• _Tarea 1_:
Resume en dos frases el texto sobre préstamos personales.
• _Tarea 2_:
Vuelve a escribir, sin cambiar nada, la parte del texto sobre préstamos personales que va desde "Un problema económico" hasta "con el banco.".
• _Tarea 3_:
Escribe cómo sigue el texto sobre préstamos personales a partir de su última frase.

• _Texto_:
■ ■ ■ ■

Préstamos personales: consejos para no ahogarse en ellos

Un problema económico puntual lo puede tener cualquiera, un gasto imprevisto también, o la necesidad de darse un capricho que se sale del presupuesto. Hay mil razones para pedir un préstamo personal y otras tantas para meditarlo muy bien antes de endeudarse con el banco.

Cuando se ha decidido solicitarlo, o cuando no queda más remedio, lo mejor es dedicar tiempo a elegir el mejor. Por eso, el primer consejo es buscar y comparar, leer la letra pequeña y no dejar una duda sin resolver.

Pero hay que hacerlo sabiendo exactamente lo que se necesita. Aquí llega el segundo consejo: no dejarse embaucar. Si se necesitan mil hay que pedir mil, ni más ni menos. Los empleados del banco aprovecharán para convencer al cliente de que es el momento para cambiar de muebles, irse de viaje o comprase coche. No hay que sucumbir, una deuda innecesaria puede ser motivo de ahogo exactamente igual de innecesario.

Por supuesto, hay que valorar tanto el tiempo de reembolso como el tipo de interés. Cuanto más largo sea el plazo de devolución, más intereses habrá que pagar. Tercer consejo: hacer lo que uno cree, no lo que dice el banco al que, evidentemente, le conviene una deuda a muy largo plazo.

■ ■ ■ ■

• _Material de estudio_:
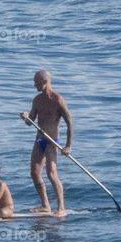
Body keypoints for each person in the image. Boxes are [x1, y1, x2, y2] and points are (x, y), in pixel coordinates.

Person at [20, 69, 73, 217]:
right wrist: (26, 117)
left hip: (52, 141)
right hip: (40, 139)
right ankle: (45, 205)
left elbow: (70, 123)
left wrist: (68, 146)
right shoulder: (37, 100)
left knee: (51, 173)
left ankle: (61, 207)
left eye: (36, 83)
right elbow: (30, 122)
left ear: (45, 82)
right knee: (34, 173)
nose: (34, 85)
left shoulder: (58, 100)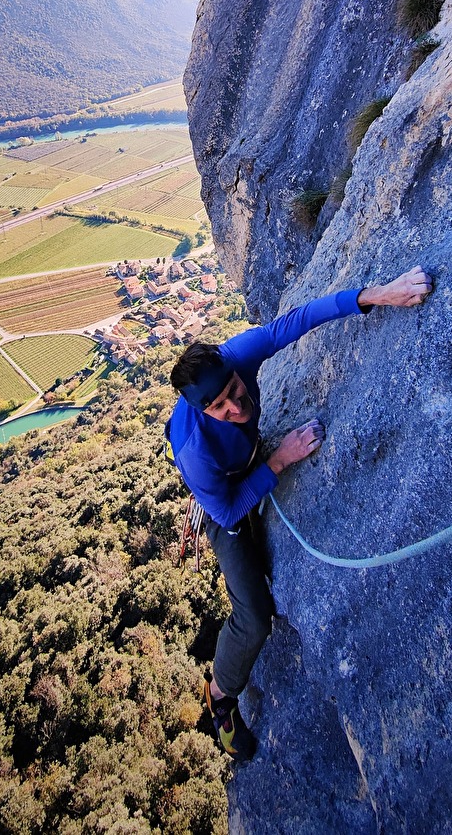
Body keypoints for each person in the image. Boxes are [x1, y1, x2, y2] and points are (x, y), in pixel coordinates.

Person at [167, 265, 433, 760]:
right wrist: (279, 460)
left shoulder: (236, 357)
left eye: (235, 392)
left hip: (246, 465)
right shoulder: (195, 451)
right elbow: (228, 511)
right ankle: (221, 696)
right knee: (254, 616)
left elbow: (299, 320)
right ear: (203, 412)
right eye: (221, 407)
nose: (236, 407)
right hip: (224, 500)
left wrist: (380, 294)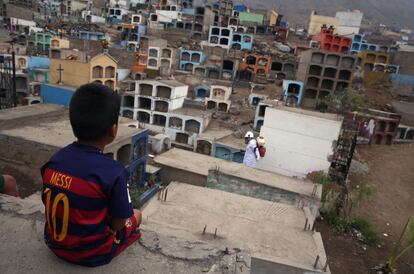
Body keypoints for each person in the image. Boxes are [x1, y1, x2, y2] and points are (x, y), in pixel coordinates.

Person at [40, 83, 142, 267]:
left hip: (54, 244)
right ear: (113, 130)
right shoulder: (114, 172)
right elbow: (119, 222)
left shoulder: (54, 161)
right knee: (137, 215)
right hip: (93, 254)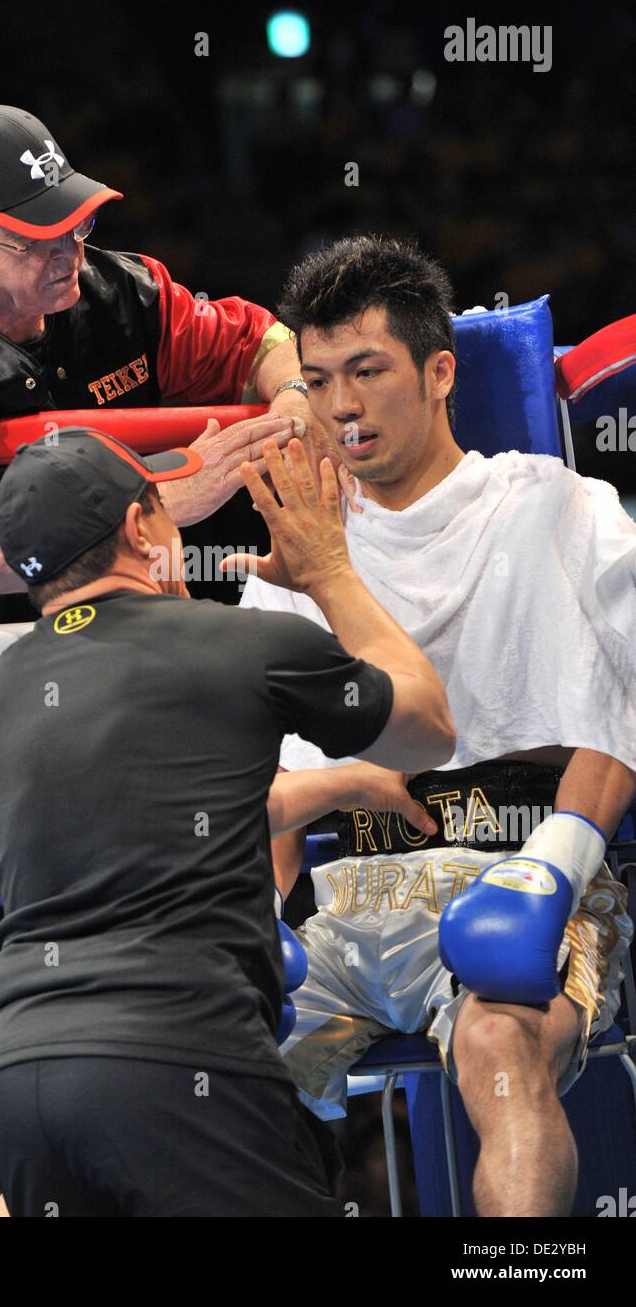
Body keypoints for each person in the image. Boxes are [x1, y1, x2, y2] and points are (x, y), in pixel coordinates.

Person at [0, 101, 325, 1218]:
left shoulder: (116, 291)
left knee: (126, 1049)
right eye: (33, 239)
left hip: (79, 731)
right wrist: (172, 490)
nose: (65, 249)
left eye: (71, 220)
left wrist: (290, 396)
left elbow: (251, 332)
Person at [231, 234, 636, 1217]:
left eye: (366, 371)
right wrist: (249, 938)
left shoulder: (551, 507)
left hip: (522, 868)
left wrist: (557, 863)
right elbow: (254, 790)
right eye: (318, 379)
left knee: (499, 1046)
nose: (339, 406)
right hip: (344, 900)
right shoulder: (293, 558)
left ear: (439, 370)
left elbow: (625, 699)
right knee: (183, 1069)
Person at [0, 425, 455, 1217]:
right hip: (178, 1061)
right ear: (138, 530)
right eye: (164, 512)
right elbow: (428, 726)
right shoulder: (242, 644)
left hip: (20, 1073)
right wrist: (329, 575)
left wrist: (337, 785)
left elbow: (162, 816)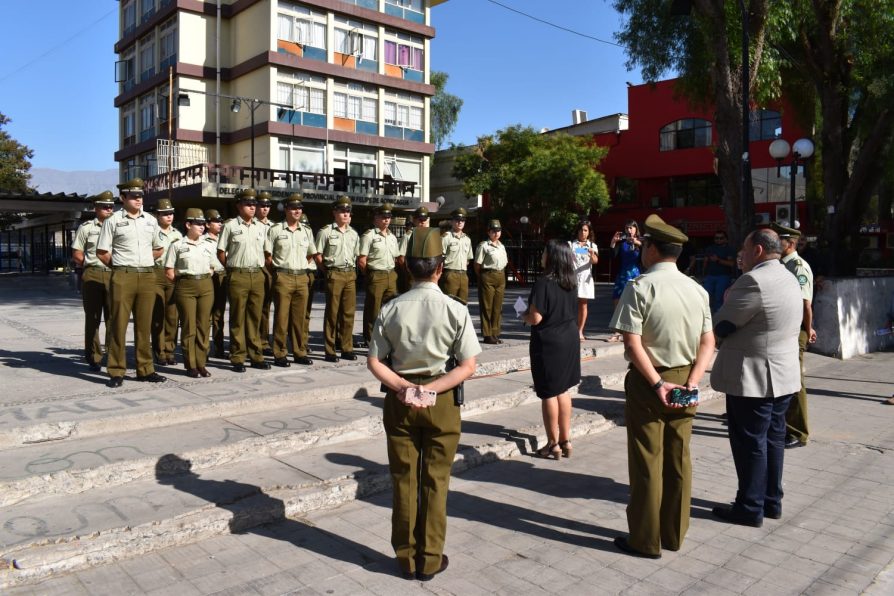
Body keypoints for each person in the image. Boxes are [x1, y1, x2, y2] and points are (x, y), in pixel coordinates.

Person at [367, 227, 481, 582]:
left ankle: (405, 557)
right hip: (441, 400)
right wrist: (430, 389)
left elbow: (374, 361)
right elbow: (468, 365)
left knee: (403, 479)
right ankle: (430, 558)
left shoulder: (391, 308)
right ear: (439, 268)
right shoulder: (454, 309)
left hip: (400, 400)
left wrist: (404, 387)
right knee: (436, 481)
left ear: (407, 267)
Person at [608, 214, 714, 559]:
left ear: (651, 248)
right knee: (679, 458)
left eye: (645, 244)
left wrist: (656, 384)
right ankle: (674, 533)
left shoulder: (640, 287)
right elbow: (708, 342)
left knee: (646, 460)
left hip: (649, 379)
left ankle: (645, 539)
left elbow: (631, 342)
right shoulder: (696, 289)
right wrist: (694, 381)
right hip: (686, 377)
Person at [711, 228, 802, 527]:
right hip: (783, 375)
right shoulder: (789, 276)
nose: (741, 255)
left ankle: (749, 506)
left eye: (745, 249)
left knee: (750, 442)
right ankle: (771, 501)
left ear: (758, 251)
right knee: (773, 439)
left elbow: (723, 324)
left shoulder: (753, 280)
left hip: (755, 377)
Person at [96, 178, 166, 388]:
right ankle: (116, 370)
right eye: (134, 196)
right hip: (122, 276)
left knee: (144, 326)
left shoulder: (151, 221)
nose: (138, 199)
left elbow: (159, 248)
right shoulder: (113, 221)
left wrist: (143, 260)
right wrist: (119, 267)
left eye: (140, 196)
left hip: (146, 275)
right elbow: (102, 252)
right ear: (123, 198)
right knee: (118, 324)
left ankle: (145, 369)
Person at [521, 239, 580, 459]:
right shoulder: (571, 280)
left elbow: (536, 318)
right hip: (569, 338)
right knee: (563, 390)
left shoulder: (544, 282)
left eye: (544, 251)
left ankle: (552, 443)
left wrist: (523, 315)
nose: (542, 255)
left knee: (548, 392)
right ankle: (566, 440)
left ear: (552, 256)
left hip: (549, 341)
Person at [772, 223, 817, 449]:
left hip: (795, 329)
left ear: (790, 244)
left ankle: (799, 433)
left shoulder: (798, 267)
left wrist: (808, 330)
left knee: (795, 382)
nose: (776, 243)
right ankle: (785, 427)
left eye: (780, 240)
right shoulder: (780, 265)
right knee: (786, 381)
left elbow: (805, 303)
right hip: (783, 329)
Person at [217, 188, 270, 372]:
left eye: (254, 204)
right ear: (239, 206)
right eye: (248, 204)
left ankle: (256, 355)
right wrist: (231, 268)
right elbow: (221, 252)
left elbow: (266, 252)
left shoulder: (261, 227)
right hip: (237, 274)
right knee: (237, 317)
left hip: (257, 274)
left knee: (255, 317)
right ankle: (238, 356)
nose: (252, 207)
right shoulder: (230, 226)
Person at [265, 193, 316, 367]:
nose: (297, 211)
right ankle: (279, 353)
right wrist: (280, 271)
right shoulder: (276, 230)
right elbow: (268, 256)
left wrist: (300, 266)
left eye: (299, 208)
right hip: (283, 276)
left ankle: (299, 351)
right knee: (281, 317)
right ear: (286, 209)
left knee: (299, 318)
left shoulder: (307, 231)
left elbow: (310, 254)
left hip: (302, 276)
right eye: (293, 208)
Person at [165, 209, 216, 378]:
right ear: (188, 225)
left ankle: (201, 363)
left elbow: (214, 266)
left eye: (203, 224)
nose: (202, 227)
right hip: (185, 286)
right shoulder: (177, 245)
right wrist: (182, 283)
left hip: (206, 286)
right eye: (198, 224)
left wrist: (207, 273)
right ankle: (191, 364)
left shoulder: (208, 244)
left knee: (203, 326)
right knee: (189, 326)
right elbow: (169, 270)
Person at [72, 191, 115, 372]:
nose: (108, 209)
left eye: (111, 206)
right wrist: (88, 267)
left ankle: (114, 355)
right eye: (105, 206)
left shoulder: (118, 226)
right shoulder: (87, 228)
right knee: (93, 318)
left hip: (114, 274)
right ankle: (94, 356)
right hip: (94, 274)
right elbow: (77, 252)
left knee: (114, 318)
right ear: (95, 208)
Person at [315, 196, 360, 362]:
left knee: (348, 313)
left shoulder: (354, 234)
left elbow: (356, 255)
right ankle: (330, 349)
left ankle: (346, 347)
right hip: (334, 273)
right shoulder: (326, 232)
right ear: (335, 212)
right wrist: (326, 271)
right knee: (332, 313)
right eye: (342, 211)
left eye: (348, 211)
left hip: (350, 274)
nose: (346, 214)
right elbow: (318, 255)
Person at [359, 203, 399, 347]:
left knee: (390, 310)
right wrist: (370, 275)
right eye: (383, 217)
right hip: (376, 275)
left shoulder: (392, 237)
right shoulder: (369, 236)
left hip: (390, 275)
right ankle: (370, 339)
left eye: (388, 217)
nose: (386, 220)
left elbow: (395, 258)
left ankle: (387, 338)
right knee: (373, 309)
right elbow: (362, 260)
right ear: (376, 218)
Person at [151, 198, 182, 366]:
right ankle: (159, 351)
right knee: (158, 315)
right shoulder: (151, 232)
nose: (169, 216)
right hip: (156, 273)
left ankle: (170, 350)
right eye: (164, 214)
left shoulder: (178, 234)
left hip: (173, 274)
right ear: (157, 215)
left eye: (171, 213)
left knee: (172, 315)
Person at [475, 219, 508, 344]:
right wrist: (483, 277)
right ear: (488, 232)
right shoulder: (484, 246)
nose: (496, 233)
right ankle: (487, 334)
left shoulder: (501, 246)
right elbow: (477, 265)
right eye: (493, 231)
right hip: (488, 275)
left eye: (498, 230)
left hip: (500, 276)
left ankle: (495, 333)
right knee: (487, 306)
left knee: (497, 307)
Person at [608, 220, 642, 342]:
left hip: (635, 275)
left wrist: (638, 243)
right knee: (617, 300)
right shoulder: (622, 242)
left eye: (631, 228)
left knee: (633, 304)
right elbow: (613, 256)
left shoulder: (642, 242)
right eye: (627, 228)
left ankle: (632, 331)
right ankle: (617, 331)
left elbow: (647, 256)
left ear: (636, 229)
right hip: (622, 275)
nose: (629, 230)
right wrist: (613, 242)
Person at [203, 209, 227, 358]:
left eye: (220, 221)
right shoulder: (201, 240)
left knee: (219, 315)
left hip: (222, 276)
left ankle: (219, 349)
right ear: (207, 224)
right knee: (206, 316)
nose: (219, 224)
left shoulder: (223, 239)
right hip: (208, 277)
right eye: (216, 221)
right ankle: (203, 350)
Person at [570, 221, 599, 341]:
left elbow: (595, 261)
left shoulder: (592, 245)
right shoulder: (571, 244)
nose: (583, 232)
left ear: (589, 232)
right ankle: (569, 330)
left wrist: (592, 255)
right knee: (569, 304)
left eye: (585, 230)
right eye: (581, 230)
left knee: (583, 304)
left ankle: (580, 331)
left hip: (585, 278)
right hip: (572, 277)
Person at [440, 208, 474, 303]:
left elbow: (468, 259)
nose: (460, 222)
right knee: (449, 304)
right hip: (450, 273)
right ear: (452, 221)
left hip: (463, 275)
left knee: (463, 304)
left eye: (462, 220)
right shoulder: (446, 237)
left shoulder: (467, 239)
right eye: (457, 220)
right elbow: (440, 257)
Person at [256, 191, 275, 355]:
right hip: (254, 268)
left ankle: (263, 341)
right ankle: (249, 341)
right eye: (262, 206)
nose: (265, 209)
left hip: (269, 270)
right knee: (251, 308)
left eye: (268, 206)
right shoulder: (249, 224)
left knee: (265, 308)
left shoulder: (273, 227)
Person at [701, 229, 736, 313]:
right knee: (706, 297)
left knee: (719, 298)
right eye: (717, 238)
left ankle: (718, 317)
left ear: (726, 239)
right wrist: (703, 275)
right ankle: (707, 315)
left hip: (723, 276)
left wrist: (718, 260)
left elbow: (731, 264)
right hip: (710, 276)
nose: (718, 240)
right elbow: (705, 262)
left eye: (721, 238)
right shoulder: (710, 248)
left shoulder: (729, 249)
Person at [397, 207, 430, 294]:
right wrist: (408, 273)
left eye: (424, 219)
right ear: (414, 220)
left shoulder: (429, 236)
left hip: (427, 275)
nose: (422, 222)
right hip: (413, 275)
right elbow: (401, 258)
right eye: (420, 219)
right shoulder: (407, 236)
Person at [300, 212, 316, 353]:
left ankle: (303, 342)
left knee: (306, 313)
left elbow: (311, 254)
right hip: (297, 273)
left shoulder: (308, 233)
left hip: (308, 273)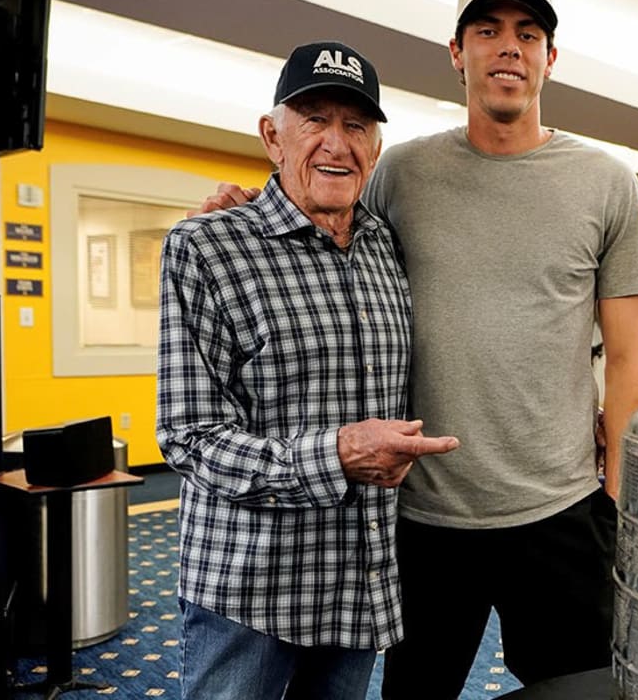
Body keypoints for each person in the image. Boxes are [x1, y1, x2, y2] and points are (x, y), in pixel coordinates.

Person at [195, 0, 638, 698]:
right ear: (457, 52)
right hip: (421, 515)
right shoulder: (398, 173)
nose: (509, 47)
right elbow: (319, 223)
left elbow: (632, 356)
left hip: (561, 509)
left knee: (583, 689)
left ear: (550, 57)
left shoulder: (608, 182)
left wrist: (620, 495)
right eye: (487, 29)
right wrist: (246, 214)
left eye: (528, 33)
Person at [157, 41, 461, 699]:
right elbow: (189, 437)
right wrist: (338, 456)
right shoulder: (207, 247)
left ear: (376, 149)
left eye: (355, 125)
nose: (336, 142)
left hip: (358, 581)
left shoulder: (389, 248)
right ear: (272, 136)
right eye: (314, 119)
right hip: (250, 589)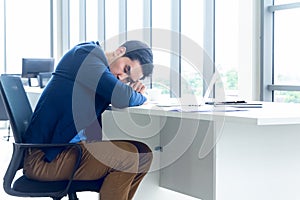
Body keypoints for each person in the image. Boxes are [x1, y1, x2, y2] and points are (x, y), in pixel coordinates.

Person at [23, 40, 154, 200]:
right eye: (126, 69)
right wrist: (141, 96)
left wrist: (130, 93)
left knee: (143, 153)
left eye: (129, 80)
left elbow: (121, 95)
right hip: (44, 158)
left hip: (70, 149)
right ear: (120, 51)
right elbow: (121, 96)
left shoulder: (99, 72)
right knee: (128, 157)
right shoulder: (86, 55)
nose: (122, 78)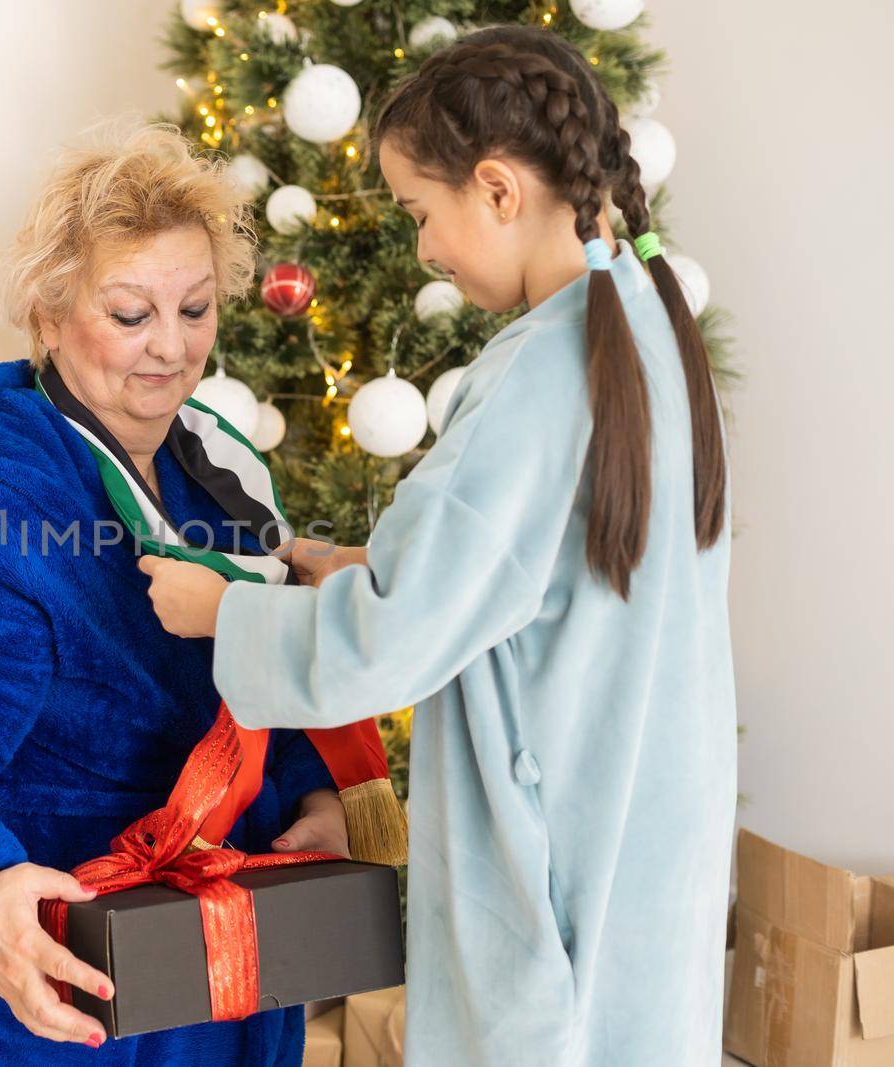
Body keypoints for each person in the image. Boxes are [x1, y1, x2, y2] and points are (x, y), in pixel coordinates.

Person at [140, 27, 736, 1066]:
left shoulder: (535, 380)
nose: (421, 248)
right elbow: (540, 576)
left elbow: (386, 646)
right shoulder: (646, 328)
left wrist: (221, 611)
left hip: (549, 853)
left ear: (497, 189)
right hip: (640, 823)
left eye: (422, 213)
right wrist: (372, 565)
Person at [0, 119, 348, 1065]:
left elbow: (259, 666)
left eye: (195, 310)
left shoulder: (218, 479)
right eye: (129, 314)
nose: (170, 349)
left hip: (207, 967)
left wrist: (313, 794)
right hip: (36, 989)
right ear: (48, 312)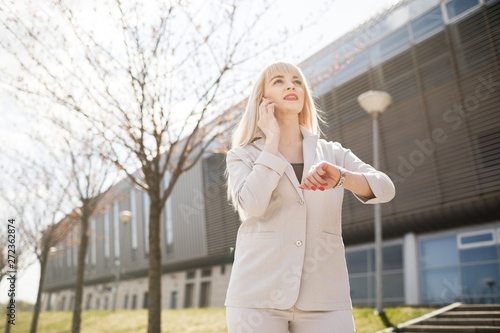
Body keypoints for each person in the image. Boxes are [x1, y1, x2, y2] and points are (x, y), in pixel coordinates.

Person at [225, 61, 395, 333]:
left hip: (324, 294)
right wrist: (271, 142)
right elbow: (252, 206)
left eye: (297, 80)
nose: (291, 85)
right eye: (278, 81)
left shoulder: (332, 152)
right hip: (257, 295)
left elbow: (385, 188)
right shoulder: (242, 155)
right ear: (262, 99)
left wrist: (342, 177)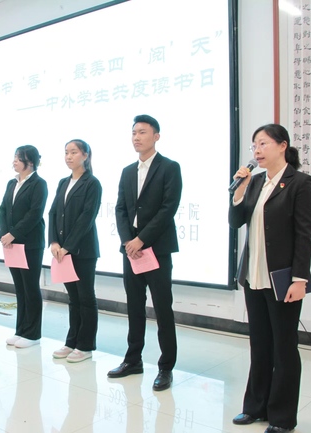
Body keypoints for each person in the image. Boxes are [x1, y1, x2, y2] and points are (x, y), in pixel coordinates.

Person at [229, 124, 311, 433]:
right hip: (253, 277)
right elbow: (235, 221)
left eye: (263, 143)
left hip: (282, 280)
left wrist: (299, 279)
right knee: (260, 345)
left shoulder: (299, 183)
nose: (257, 150)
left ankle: (282, 417)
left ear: (282, 146)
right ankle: (256, 407)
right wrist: (239, 191)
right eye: (254, 145)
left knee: (284, 349)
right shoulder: (254, 182)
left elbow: (304, 235)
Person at [108, 114, 182, 392]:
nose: (136, 137)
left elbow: (168, 208)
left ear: (156, 136)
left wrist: (142, 239)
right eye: (134, 133)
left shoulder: (169, 167)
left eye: (142, 132)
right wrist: (129, 241)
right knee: (134, 306)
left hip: (156, 249)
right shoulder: (128, 171)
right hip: (131, 251)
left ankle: (166, 367)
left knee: (162, 309)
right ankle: (133, 360)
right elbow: (120, 209)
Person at [48, 139, 102, 363]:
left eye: (74, 152)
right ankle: (72, 341)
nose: (69, 156)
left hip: (83, 250)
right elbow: (53, 213)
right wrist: (53, 242)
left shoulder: (92, 183)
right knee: (73, 298)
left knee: (85, 297)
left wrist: (68, 246)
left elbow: (86, 218)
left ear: (85, 156)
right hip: (61, 251)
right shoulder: (63, 182)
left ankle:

■ ■ ■ ■

• _Respuesta 1_:
Antes de pedir un préstamo personal hay que pensarlo bien y, una vez decidido, buscar y comparar, leer la letra pequeña y no quedarse con ninguna duda. También hay que pedir solo lo que se necesita sin dejarse convencer por el banco, y fijarse en el plazo de devolución y en el tipo de interés, porque cuanto más largo es el plazo, más intereses se pagan.

• _Respuesta 2_:
Un problema económico puntual lo puede tener cualquiera, un gasto imprevisto también, o la necesidad de darse un capricho que se sale del presupuesto. Hay mil razones para pedir un préstamo personal y otras tantas para meditarlo muy bien antes de endeudarse con el banco.

• _Respuesta 3_:
Hay que ser consciente del plazo de devolución, pero también de las posibilidades reales de devolverlo. Cuarto consejo: elegir un plazo en el que la cuota sea asequible sin ahogar, incluso contando con algún que otro contratiempo.

Y hay que hacer un uso inteligente de los préstamos personales. Uno se puede pagar con relativa sencillez, pero si ya son dos o tres, los problemas puede que no tarden en llegar. Hay que contemplar el préstamo como lo que es: un medio para contar con liquidez en un momento dado. Si no se hace así se corre el riesgo de acabar solicitando un préstamo para pagar otro, parece un sinsentido, pero es algo que ocurre.